Menace de mort pour 65 migrants éthiopiens en Arabie saoudite suite à des jugements en matière de trafic de haschisch
Human Rights Watch a révélé que au moins 65 migrants éthiopiens menaçaient d’être exécutés prochainement par l’Arabie saoudite après des condamnations pour infractions liées au trafic de haschisch. Trois ressortissants ont déjà été exécutés le 21 avril, selon l’organisation.
Deux sources anonymes rapportent que trois hommes détenus à Khamis Mushait (région d’Asir) avaient fui le conflit du Tigré pour rejoindre l’Arabie saoudite via les routes migratoires de l’Yémen et du golfe d’Aden. Ces personnes auraient transporté du khat, interdit dans le pays, pour financer leur trajet sous la pression de passeurs.

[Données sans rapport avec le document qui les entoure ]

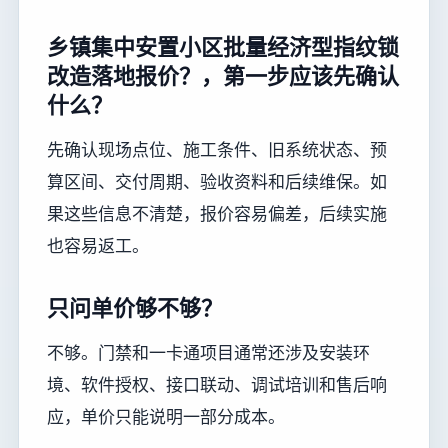
乡镇集中安置小区批量经济型指纹锁
改造落地报价？，第一步应该先确认
什么？
先确认现场点位、施工条件、旧系统状态、预
算区间、交付周期、验收资料和后续维保。如
果这些信息不清楚，报价容易偏差，后续实施
也容易返工。
只问单价够不够？
不够。门禁和一卡通项目通常还涉及安装环
境、软件授权、接口联动、调试培训和售后响
应，单价只能说明一部分成本。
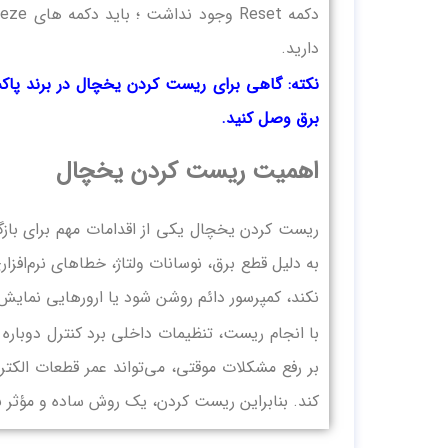
دارید.
نکته: گاهی برای ریست کردن یخچال در برند پاکشوم
برق وصل کنید.
اهمیت ریست کردن یخچال
ریست کردن یخچال یکی از اقدامات مهم برای باز
به دلیل قطع برق، نوسانات ولتاژ، خطاهای نرم‌افز
نکند، کمپرسور دائم روشن شود یا ارورهایی نمای
با انجام ریست، تنظیمات داخلی برد کنترل دوباره را
بر رفع مشکلات موقتی، می‌تواند عمر قطعات الکترو
کند. بنابراین ریست کردن، یک روش ساده و مؤثر 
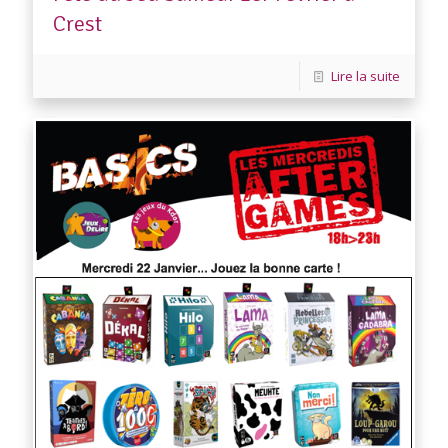
Crest
Lire la suite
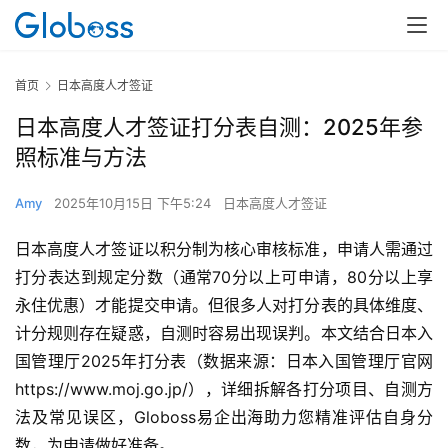
首页
日本高度人才签证
日本高度人才签证打分表自测：2025年参
照标准与方法
Amy
2025年10月15日 下午5:24
日本高度人才签证
日本高度人才签证以积分制为核心审核标准，申请人需通过
打分表达到规定分数（通常70分以上可申请，80分以上享
永住优惠）才能提交申请。但很多人对打分表的具体维度、
计分规则存在疑惑，自测时容易出现误判。本文结合日本入
国管理厅2025年打分表（数据来源：日本入国管理厅官网
https://www.moj.go.jp/），详细拆解各打分项目、自测方
法及常见误区，Globoss易企出海助力您精准评估自身分
数，为申请做好准备。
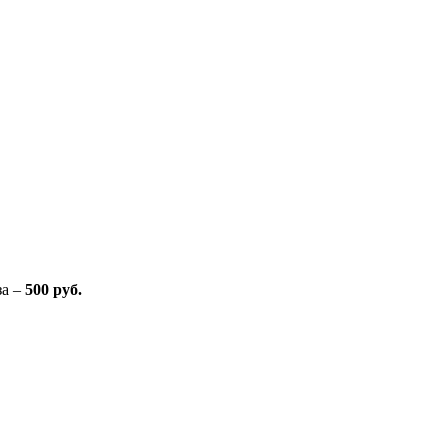
за –
500 руб.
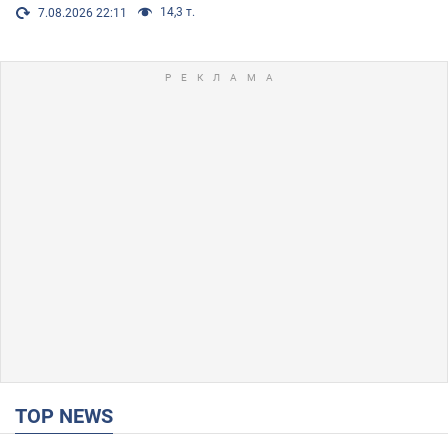
14,3 т.
7.08.2026 22:11
TOP NEWS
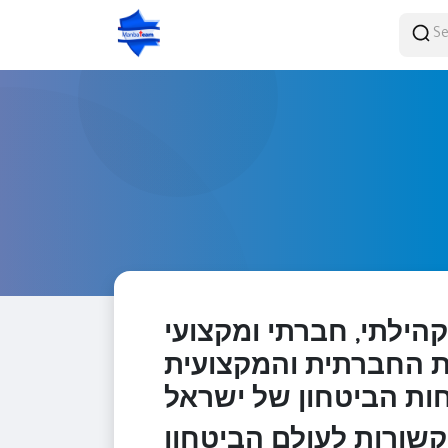
הילתי, חברתי ומקצועי
פון. רשת החברתית והמקצועית
קשורות לעולם הביטחון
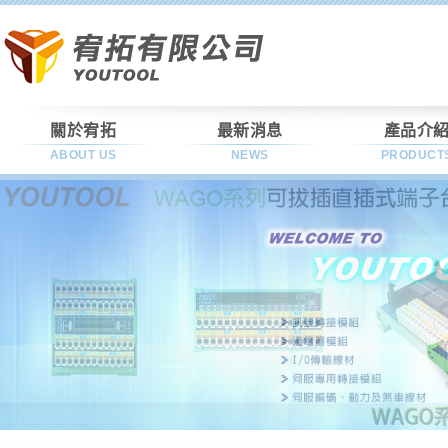
關於宥拓
最新消息
產品介
ABOUT US
NEWS
PRODUCT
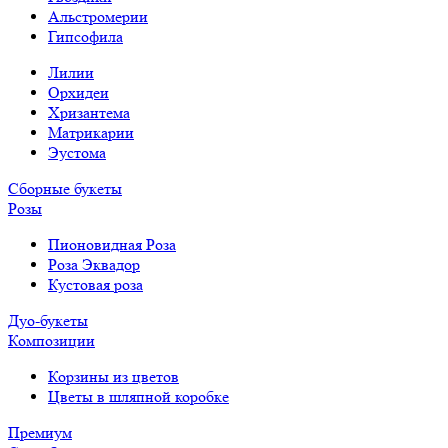
Альстромерии
Гипсофила
Лилии
Орхидеи
Хризантема
Матрикарии
Эустома
Сборные букеты
Розы
Пионовидная Роза
Роза Эквадор
Кустовая роза
Дуо-букеты
Композиции
Корзины из цветов
Цветы в шляпной коробке
Премиум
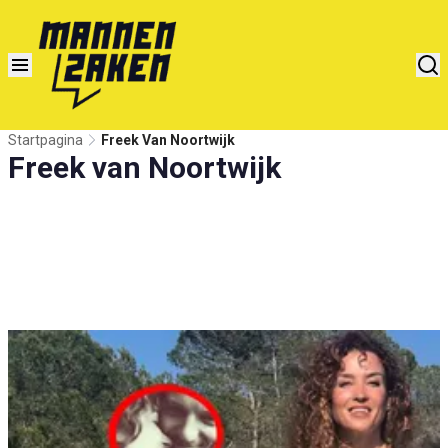
Startpagina
Freek Van Noortwijk
Freek van Noortwijk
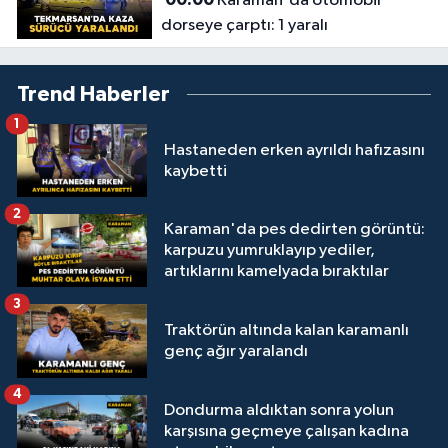
Karaman'da otomobil
dorseye çarptı: 1 yaralı
Trend Haberler
1
Hastaneden erken ayrıldı hafızasını
kaybetti
2
Karaman'da pes dedirten görüntü:
karpuzu yumruklayıp yediler,
artıklarını kamelyada bıraktılar
3
Traktörün altında kalan karamanlı
genç ağır yaralandı
4
Dondurma aldıktan sonra yolun
karşısına geçmeye çalışan kadına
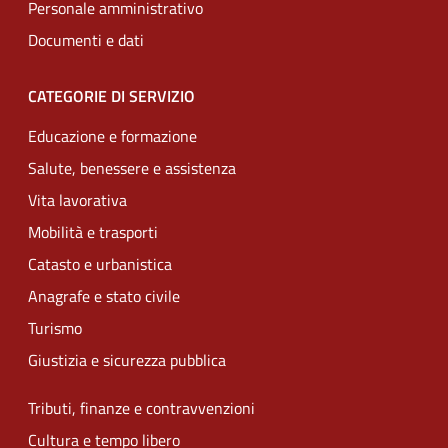
Personale amministrativo
Documenti e dati
CATEGORIE DI SERVIZIO
Educazione e formazione
Salute, benessere e assistenza
Vita lavorativa
Mobilità e trasporti
Catasto e urbanistica
Anagrafe e stato civile
Turismo
Giustizia e sicurezza pubblica
Tributi, finanze e contravvenzioni
Cultura e tempo libero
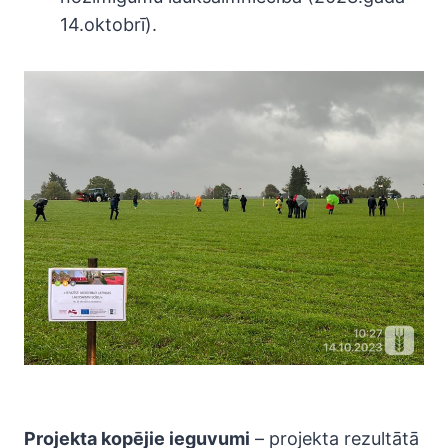
14.oktobrī).
Projekta kopējie ieguvumi
– projekta rezultātā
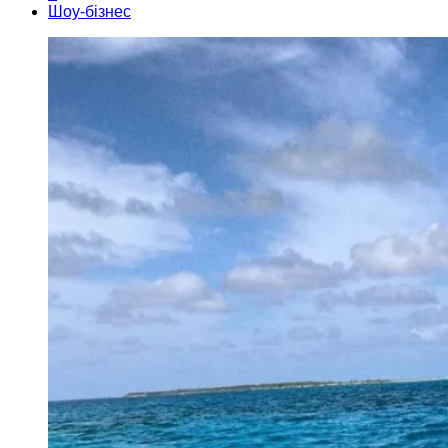
Шоу-бізнес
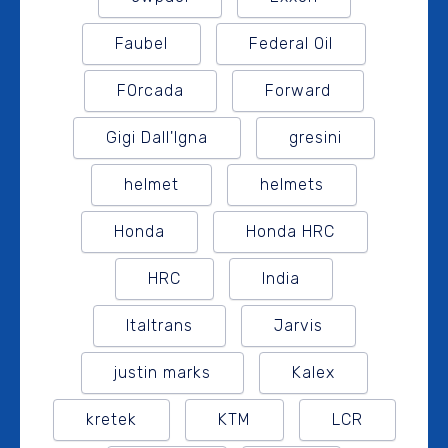
Faubel
Federal Oil
FOrcada
Forward
Gigi Dall'Igna
gresini
helmet
helmets
Honda
Honda HRC
HRC
India
Italtrans
Jarvis
justin marks
Kalex
kretek
KTM
LCR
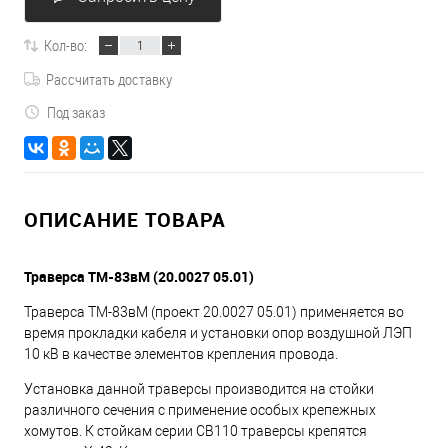
Кол-во:
Рассчитать доставку
Под заказ
ОПИСАНИЕ ТОВАРА
Траверса ТМ-83вМ (20.0027 05.01)
Траверса ТМ-83вМ (проект 20.0027 05.01) применяется во
время прокладки кабеля и установки опор воздушной ЛЭП
10 кВ в качестве элементов крепления провода.
Установка данной траверсы производится на стойки
различного сечения с применение особых крепежных
хомутов. К стойкам серии СВ110 траверсы крепятся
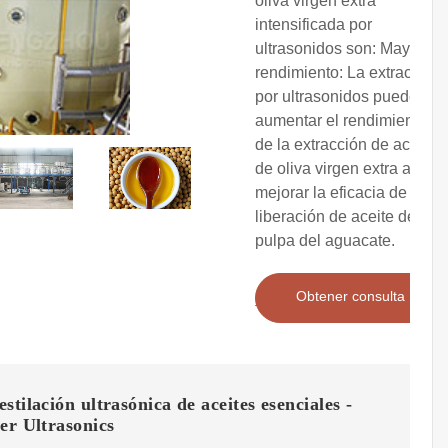
oliva virgen extra
intensificada por
ultrasonidos son: Mayor
rendimiento: La extracción
por ultrasonidos puede
aumentar el rendimiento
de la extracción de aceite
de oliva virgen extra al
mejorar la eficacia de la
liberación de aceite de la
pulpa del aguacate.
Obtener consulta
stilación ultrasónica de aceites esenciales -
er Ultrasonics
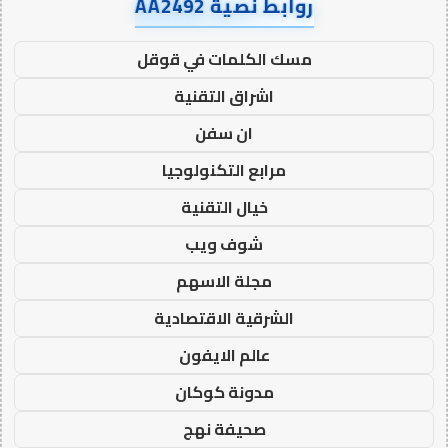
روابط نصية AA2492
مسك الكلمات في قوقل
اشراق التقنية
ان سفن
مرابع التكنولوجيا
خيال التقنية
شوف ويب
مجلة الاسهم
الشرقية الاقتصادية
عالم الايفون
مدونة كوكان
صحيفة نهج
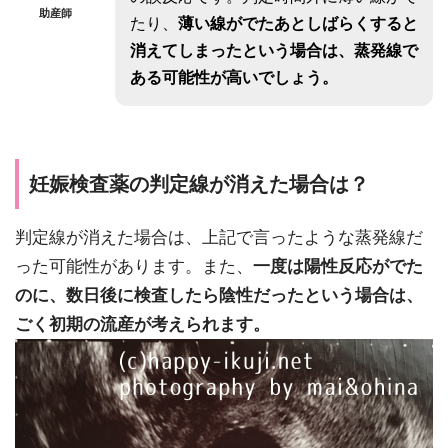
助産師
たり、
薄い線がでたあとしばらくすると
消えてしまったという場合は、蒸発線で
ある可能性が高いでしょう。
妊娠検査薬の判定線が消えた場合は？
判定線が消えた場合は、上記で言ったような蒸発線だ
った可能性があります。また、
一度は陽性反応がでた
のに、数日後に検査したら陰性だったという場合は、
ごく初期の流産が考えられます。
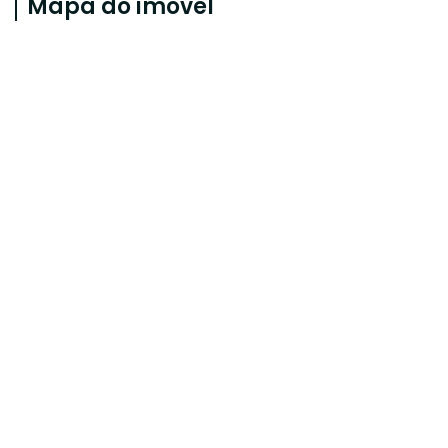
Mapa do imóvel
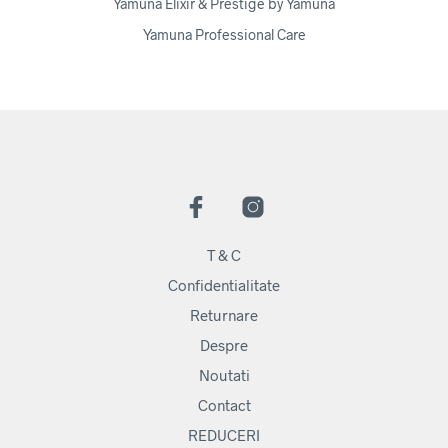
Yamuna Elixir & Prestige by Yamuna
Yamuna Professional Care
T & C
Confidentialitate
Returnare
Despre
Noutati
Contact
REDUCERI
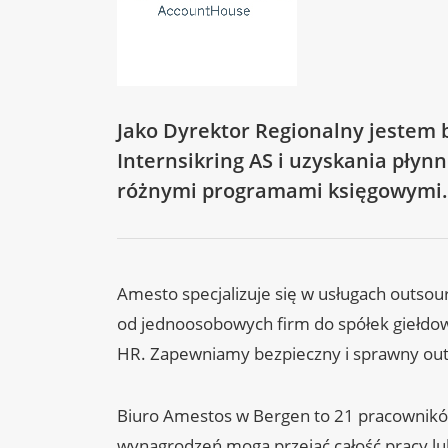
Jako Dyrektor Regionalny jestem 
Internsikring AS i uzyskania płynn
różnymi programami księgowymi.
Amesto specjalizuje się w usługach outs
od jednoosobowych firm do spółek giełdow
HR. Zapewniamy bezpieczny i sprawny outs
Biuro Amestos w Bergen to 21 pracowników i
wynagrodzeń mogą przejąć całość pracy lub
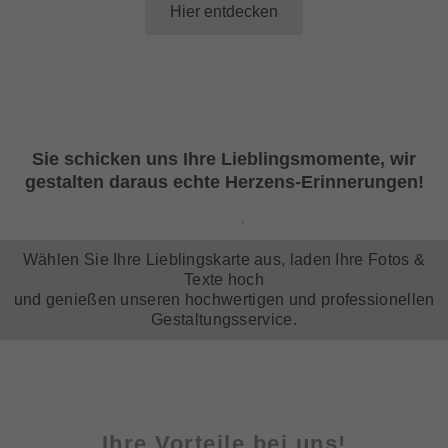
Hier entdecken
Sie schicken uns Ihre Lieblingsmomente, wir
gestalten daraus echte Herzens-Erinnerungen!
Wählen Sie Ihre Lieblingskarte aus, laden Ihre Fotos &
Texte hoch
und genießen unseren hochwertigen und professionellen
Gestaltungsservice.
Ihre Vorteile bei uns!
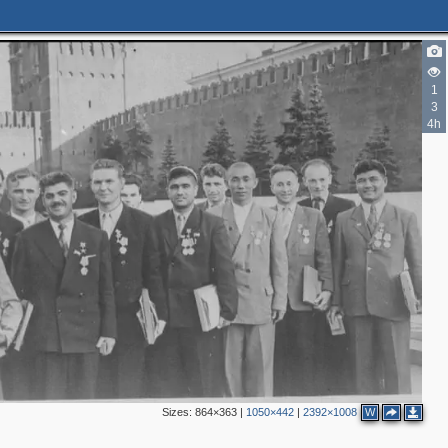
7
19
19
1
34
3
14
22
4h
13
9
3
6
6
3
2
4
7
13
2
19
24
41
2
6
3
Sizes:
864×363
|
1050×442
|
2392×1008
W
3
6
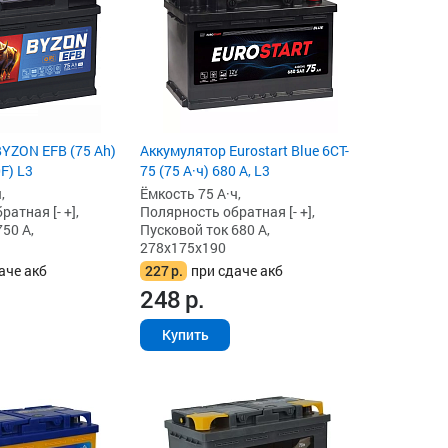
YZON EFB (75 Ah)
Аккумулятор Eurostart Blue 6CT-
F) L3
75 (75 А·ч) 680 А, L3
,
Ёмкость 75 А·ч,
атная [- +],
Полярность обратная [- +],
50 А,
Пусковой ток 680 А,
278x175x190
аче акб
227
р.
при сдаче акб
248
р.
Купить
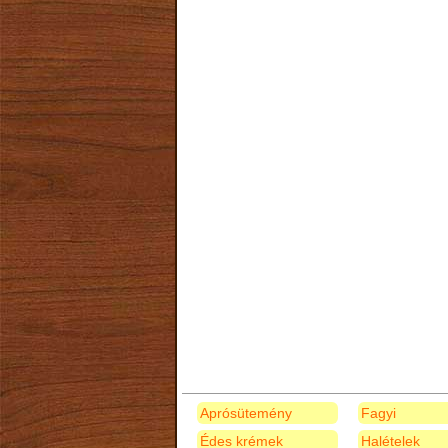
Aprósütemény
Fagyi
Édes krémek
Halételek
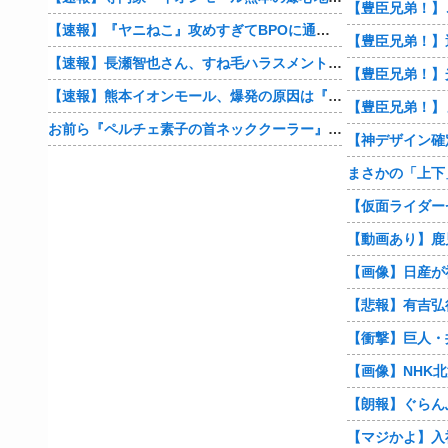
【速報】『ヤニねこ』攻めすぎてBPOに通報される
【速報】長瀬智也さん、すね毛ハラスメントを謝罪「不快な思いをさせて申し訳ありませんでした」
【速報】熊本イオンモール、爆発の原因は『これ』の可能性
【豊臣兄弟！】
お前ら『ペルチェ素子の首ネッククーラー』使ったことあるか？
【朗報】ぐらん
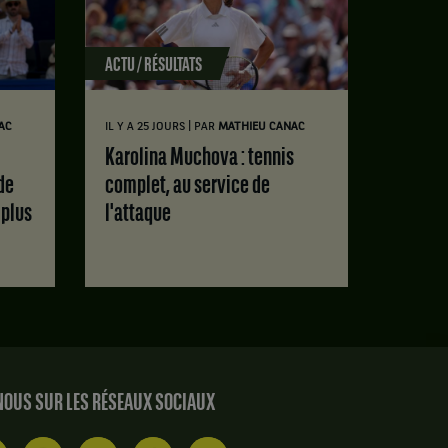
ACTU / RÉSULTATS
|
AC
IL Y A 25 JOURS
PAR
MATHIEU CANAC
Karolina Muchova : tennis
de
complet, au service de
 plus
l'attaque
OUS SUR LES RÉSEAUX SOCIAUX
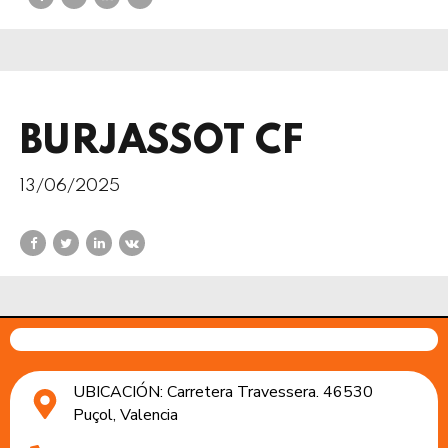
BURJASSOT CF
13/06/2025
UBICACIÓN: Carretera Travessera. 46530
Puçol, Valencia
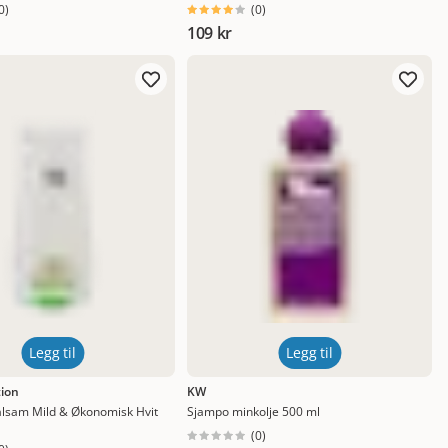
0
)
(
0
)
109 kr
Legg til
Legg til
ion
KW
alsam Mild & Økonomisk Hvit
Sjampo minkolje 500 ml
(
0
)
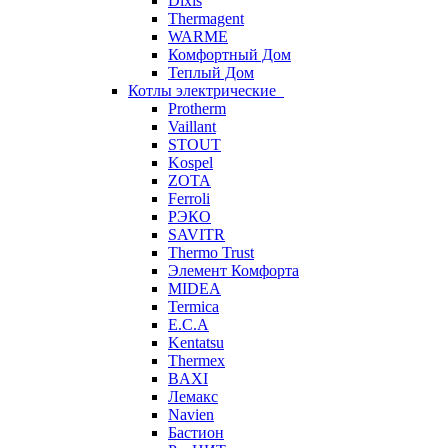
Dixis
Thermagent
WARME
Комфортный Дом
Теплый Дом
Котлы электрические
Protherm
Vaillant
STOUT
Kospel
ZOTA
Ferroli
РЭКО
SAVITR
Thermo Trust
Элемент Комфорта
MIDEA
Termica
E.C.A
Kentatsu
Thermex
BAXI
Лемакс
Navien
Бастион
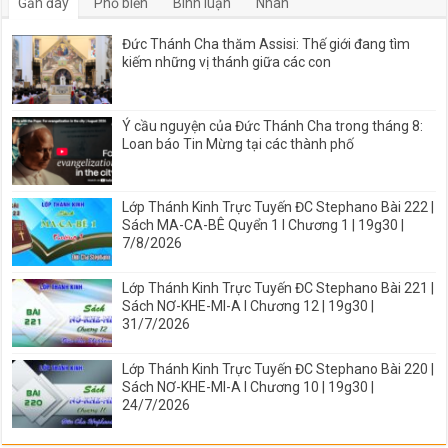
Gần đây
Phổ biến
Bình luận
Nhãn
Đức Thánh Cha thăm Assisi: Thế giới đang tìm
kiếm những vị thánh giữa các con
Ý cầu nguyện của Đức Thánh Cha trong tháng 8:
Loan báo Tin Mừng tại các thành phố
Lớp Thánh Kinh Trực Tuyến ĐC Stephano Bài 222 |
Sách MA-CA-BÊ Quyển 1 I Chương 1 | 19g30 |
7/8/2026
Lớp Thánh Kinh Trực Tuyến ĐC Stephano Bài 221 |
Sách NƠ-KHE-MI-A I Chương 12 | 19g30 |
31/7/2026
Lớp Thánh Kinh Trực Tuyến ĐC Stephano Bài 220 |
Sách NƠ-KHE-MI-A I Chương 10 | 19g30 |
24/7/2026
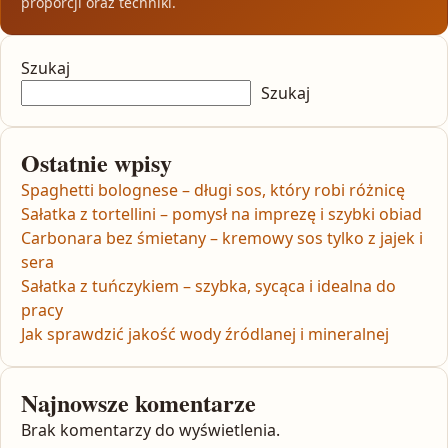
proporcji oraz techniki.
Szukaj
Szukaj
Ostatnie wpisy
Spaghetti bolognese – długi sos, który robi różnicę
Sałatka z tortellini – pomysł na imprezę i szybki obiad
Carbonara bez śmietany – kremowy sos tylko z jajek i
sera
Sałatka z tuńczykiem – szybka, sycąca i idealna do
pracy
Jak sprawdzić jakość wody źródlanej i mineralnej
Najnowsze komentarze
Brak komentarzy do wyświetlenia.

L’organisation indique que ces détenus ont été jugés en procédures très brèves sans accès à un avocat ni interprète avant d’être condamnés à mort. « L’Arabie saoudite exécute des migrants pour des infractions non violentes alors que les procédures judiciaires n’ont pas respecté leurs droits fondamentaux », a déclaré Nadia Hardman, chercheuse spécialiste des droits des réfugiés à Human Rights Watch.
Un juge a affirmé : « Vous servirez d’exemple aux autres. » Un détenu a confié à l’organisation qu’en quelques jours, trois de ses amis avaient été exécutés et qu’il craignait d’être tué lui-même très prochainement.
Human Rights Watch demande une annulation immédiate des condamnations à mort ainsi que le réexamen des dossiers conformément aux obligations internationales. En 2024, l’Arabie saoudite a procédé à 345 exécutions et en 2025 à 356, dont près de 68 % concernaient des infractions non mortelles liées à la drogue.